═══ GIVEN ENTRIES ═══
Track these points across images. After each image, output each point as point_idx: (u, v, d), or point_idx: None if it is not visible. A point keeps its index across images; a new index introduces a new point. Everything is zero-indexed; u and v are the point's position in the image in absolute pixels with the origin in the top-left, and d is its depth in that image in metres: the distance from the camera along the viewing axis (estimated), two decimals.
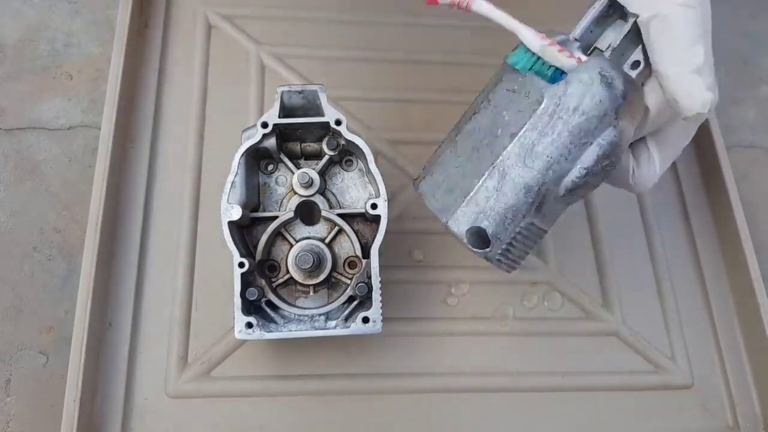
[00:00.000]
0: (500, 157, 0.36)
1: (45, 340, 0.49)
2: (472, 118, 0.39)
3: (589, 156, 0.35)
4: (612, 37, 0.38)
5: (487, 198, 0.37)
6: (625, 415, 0.50)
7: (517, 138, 0.36)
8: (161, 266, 0.50)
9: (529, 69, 0.37)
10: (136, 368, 0.48)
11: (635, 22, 0.36)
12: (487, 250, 0.37)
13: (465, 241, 0.38)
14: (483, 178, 0.37)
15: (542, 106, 0.35)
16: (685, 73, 0.34)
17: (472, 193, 0.37)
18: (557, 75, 0.37)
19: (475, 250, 0.38)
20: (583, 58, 0.36)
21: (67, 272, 0.52)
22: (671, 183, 0.59)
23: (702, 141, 0.59)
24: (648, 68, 0.37)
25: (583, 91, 0.35)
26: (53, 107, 0.58)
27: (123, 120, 0.53)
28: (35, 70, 0.59)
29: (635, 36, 0.37)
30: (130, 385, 0.47)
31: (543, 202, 0.36)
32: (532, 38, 0.36)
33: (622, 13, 0.37)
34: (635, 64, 0.37)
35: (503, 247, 0.37)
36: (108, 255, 0.50)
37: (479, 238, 0.38)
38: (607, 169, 0.36)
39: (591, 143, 0.35)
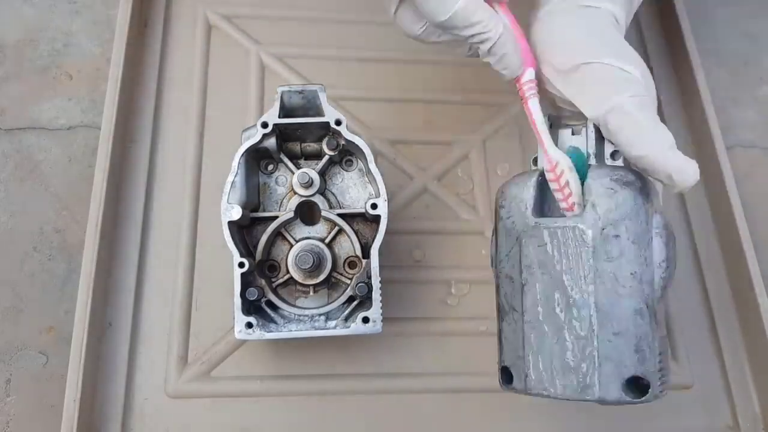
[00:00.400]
0: (593, 306, 0.35)
1: (45, 340, 0.49)
2: (523, 293, 0.37)
3: (657, 248, 0.35)
4: (576, 142, 0.38)
5: (614, 347, 0.34)
6: (626, 415, 0.50)
7: (594, 278, 0.35)
8: (161, 266, 0.50)
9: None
10: (136, 368, 0.48)
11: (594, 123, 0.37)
12: (650, 393, 0.34)
13: (627, 399, 0.34)
14: (593, 333, 0.34)
15: (590, 237, 0.35)
16: (666, 150, 0.35)
17: (596, 353, 0.34)
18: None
19: (639, 401, 0.34)
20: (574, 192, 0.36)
21: (67, 272, 0.52)
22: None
23: (702, 141, 0.59)
24: None
25: (612, 203, 0.35)
26: (53, 107, 0.58)
27: (123, 120, 0.53)
28: (35, 70, 0.59)
29: (599, 133, 0.38)
30: (130, 385, 0.47)
31: (654, 312, 0.35)
32: (543, 162, 0.37)
33: (564, 123, 0.39)
34: (615, 154, 0.38)
35: (658, 376, 0.35)
36: (108, 255, 0.50)
37: (635, 387, 0.34)
38: (674, 247, 0.36)
39: (651, 238, 0.35)
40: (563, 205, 0.36)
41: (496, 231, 0.39)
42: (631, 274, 0.34)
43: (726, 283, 0.55)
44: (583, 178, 0.36)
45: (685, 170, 0.35)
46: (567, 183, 0.36)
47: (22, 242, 0.52)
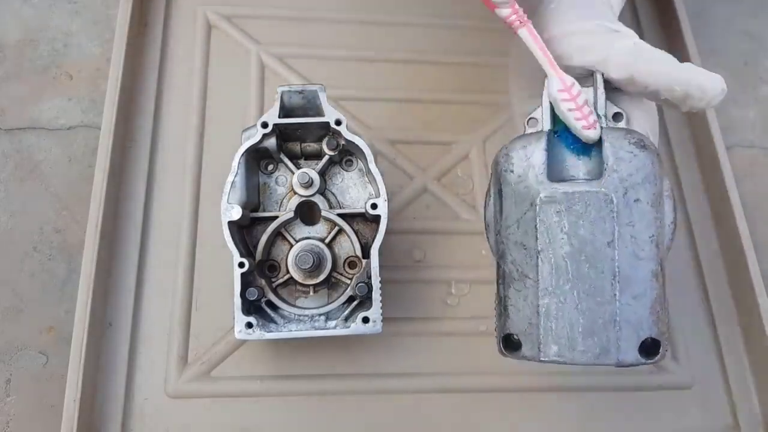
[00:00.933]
0: (616, 270, 0.35)
1: (45, 340, 0.49)
2: (539, 260, 0.36)
3: (668, 210, 0.36)
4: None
5: (633, 311, 0.35)
6: (625, 415, 0.50)
7: (617, 243, 0.35)
8: (161, 266, 0.50)
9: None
10: (136, 368, 0.48)
11: (603, 79, 0.37)
12: (660, 353, 0.35)
13: (642, 361, 0.35)
14: (615, 298, 0.35)
15: (614, 202, 0.35)
16: (688, 65, 0.36)
17: (617, 318, 0.35)
18: (562, 132, 0.37)
19: (652, 362, 0.35)
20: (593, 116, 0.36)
21: (67, 272, 0.52)
22: (671, 183, 0.59)
23: (702, 141, 0.59)
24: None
25: (633, 166, 0.35)
26: (53, 107, 0.58)
27: (123, 120, 0.53)
28: (35, 70, 0.59)
29: (601, 93, 0.38)
30: (130, 385, 0.47)
31: (663, 271, 0.36)
32: (553, 84, 0.37)
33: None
34: (617, 116, 0.38)
35: (666, 336, 0.35)
36: (108, 255, 0.50)
37: (648, 348, 0.35)
38: (676, 208, 0.37)
39: (664, 200, 0.36)
40: (582, 123, 0.36)
41: (499, 196, 0.38)
42: (650, 237, 0.35)
43: (726, 283, 0.55)
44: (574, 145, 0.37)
45: (714, 79, 0.35)
46: (586, 101, 0.36)
47: (22, 242, 0.52)
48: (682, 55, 0.62)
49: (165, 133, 0.55)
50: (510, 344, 0.37)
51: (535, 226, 0.36)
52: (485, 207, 0.40)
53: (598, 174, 0.36)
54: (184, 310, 0.49)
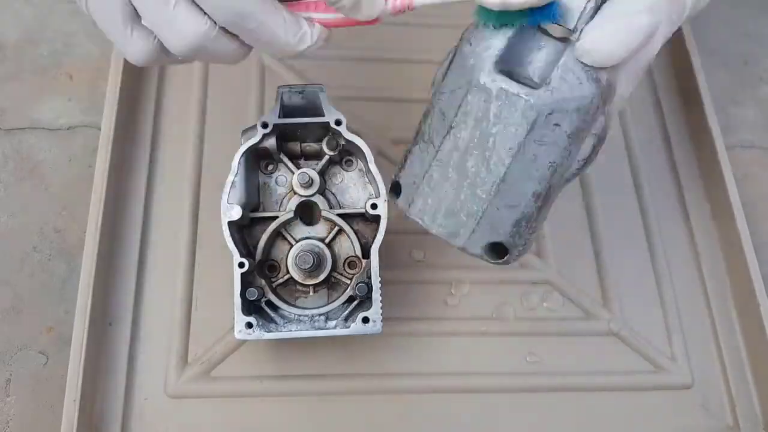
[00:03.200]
0: (503, 175, 0.35)
1: (45, 340, 0.49)
2: (447, 134, 0.36)
3: (586, 148, 0.36)
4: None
5: (499, 215, 0.36)
6: (625, 415, 0.50)
7: (516, 153, 0.34)
8: (161, 266, 0.50)
9: (498, 23, 0.34)
10: (136, 368, 0.48)
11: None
12: (506, 258, 0.37)
13: (485, 257, 0.38)
14: (489, 196, 0.36)
15: (533, 117, 0.34)
16: None
17: (481, 214, 0.36)
18: (534, 13, 0.33)
19: (494, 262, 0.38)
20: None
21: (67, 272, 0.52)
22: (671, 183, 0.59)
23: (702, 141, 0.59)
24: None
25: (570, 93, 0.34)
26: (53, 107, 0.58)
27: (123, 120, 0.53)
28: (35, 70, 0.59)
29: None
30: (130, 385, 0.47)
31: (548, 196, 0.37)
32: None
33: None
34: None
35: (520, 250, 0.37)
36: (108, 255, 0.50)
37: (496, 250, 0.37)
38: (598, 149, 0.36)
39: (587, 137, 0.36)
40: None
41: (450, 61, 0.38)
42: (550, 162, 0.35)
43: (726, 283, 0.55)
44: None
45: None
46: None
47: (22, 242, 0.52)
48: (682, 56, 0.62)
49: (165, 133, 0.55)
50: (395, 189, 0.40)
51: (460, 104, 0.35)
52: (442, 64, 0.40)
53: (542, 81, 0.35)
54: (184, 310, 0.49)
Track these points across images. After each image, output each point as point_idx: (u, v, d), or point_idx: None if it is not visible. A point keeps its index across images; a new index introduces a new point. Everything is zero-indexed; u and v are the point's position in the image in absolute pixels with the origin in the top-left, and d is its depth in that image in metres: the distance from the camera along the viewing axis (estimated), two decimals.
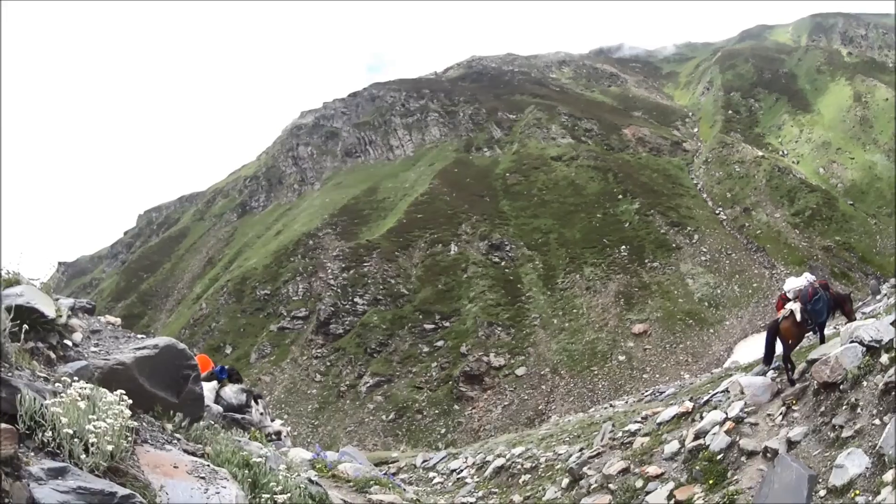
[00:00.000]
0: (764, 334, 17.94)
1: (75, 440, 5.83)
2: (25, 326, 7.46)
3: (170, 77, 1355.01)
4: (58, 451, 5.75)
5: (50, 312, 8.41)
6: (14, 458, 5.07)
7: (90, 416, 6.11)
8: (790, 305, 16.85)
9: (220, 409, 16.49)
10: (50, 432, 5.80)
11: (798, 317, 16.54)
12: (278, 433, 21.74)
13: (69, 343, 8.76)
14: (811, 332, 17.87)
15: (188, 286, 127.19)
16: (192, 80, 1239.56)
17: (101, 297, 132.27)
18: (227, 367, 20.26)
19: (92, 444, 5.88)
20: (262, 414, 18.89)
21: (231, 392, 18.46)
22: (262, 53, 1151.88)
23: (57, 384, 6.78)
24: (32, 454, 5.57)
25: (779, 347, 16.66)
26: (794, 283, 17.37)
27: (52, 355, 8.12)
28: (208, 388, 17.81)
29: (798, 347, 17.79)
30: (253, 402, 18.90)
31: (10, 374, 6.38)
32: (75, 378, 6.91)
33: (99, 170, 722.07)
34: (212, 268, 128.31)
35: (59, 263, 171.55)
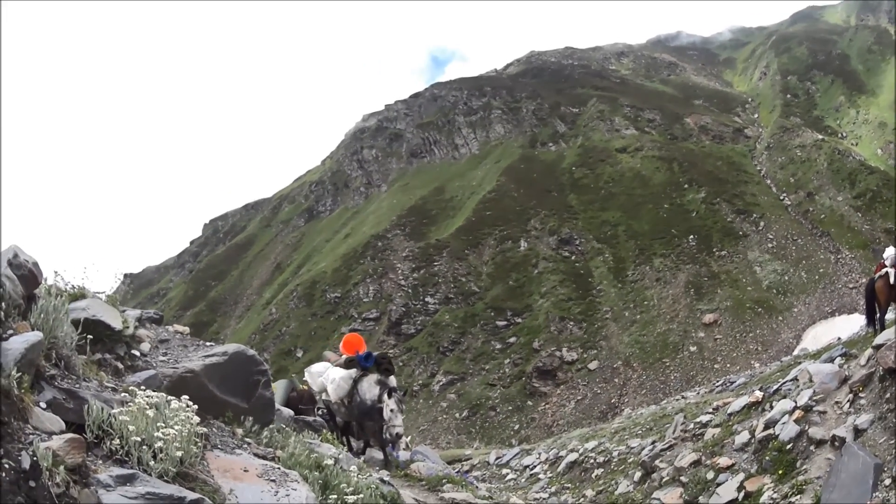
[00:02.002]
0: (833, 320, 18.85)
1: (143, 447, 5.93)
2: (91, 338, 7.60)
3: (229, 87, 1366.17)
4: (126, 459, 5.86)
5: (116, 324, 8.55)
6: (82, 466, 5.20)
7: (158, 424, 6.22)
8: (887, 269, 19.38)
9: (291, 412, 16.23)
10: (118, 440, 5.92)
11: (892, 279, 18.89)
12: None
13: (137, 353, 8.88)
14: None
15: (257, 292, 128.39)
16: (252, 90, 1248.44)
17: (170, 306, 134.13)
18: (375, 353, 17.46)
19: (160, 451, 5.98)
20: (392, 411, 15.83)
21: (367, 384, 16.40)
22: (319, 59, 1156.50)
23: (125, 394, 6.91)
24: (101, 462, 5.69)
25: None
26: (893, 251, 19.67)
27: (120, 366, 8.25)
28: (343, 378, 16.84)
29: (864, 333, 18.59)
30: (385, 397, 15.99)
31: (77, 385, 6.53)
32: (143, 387, 7.05)
33: (163, 181, 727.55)
34: (280, 273, 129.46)
35: (125, 275, 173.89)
═══
● TASK DETAILS: In the data above, find the line that contains "14: (811, 332, 17.87)" and the line that contains "25: (779, 347, 16.66)". Repeat exactly those lines and every line between them, and only those.

● ANSWER BOX:
14: (811, 332, 17.87)
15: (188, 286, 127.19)
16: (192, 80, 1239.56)
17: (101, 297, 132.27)
18: (227, 367, 20.26)
19: (92, 444, 5.88)
20: (262, 414, 18.89)
21: (231, 392, 18.46)
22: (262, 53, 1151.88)
23: (57, 384, 6.78)
24: (32, 454, 5.57)
25: (779, 347, 16.66)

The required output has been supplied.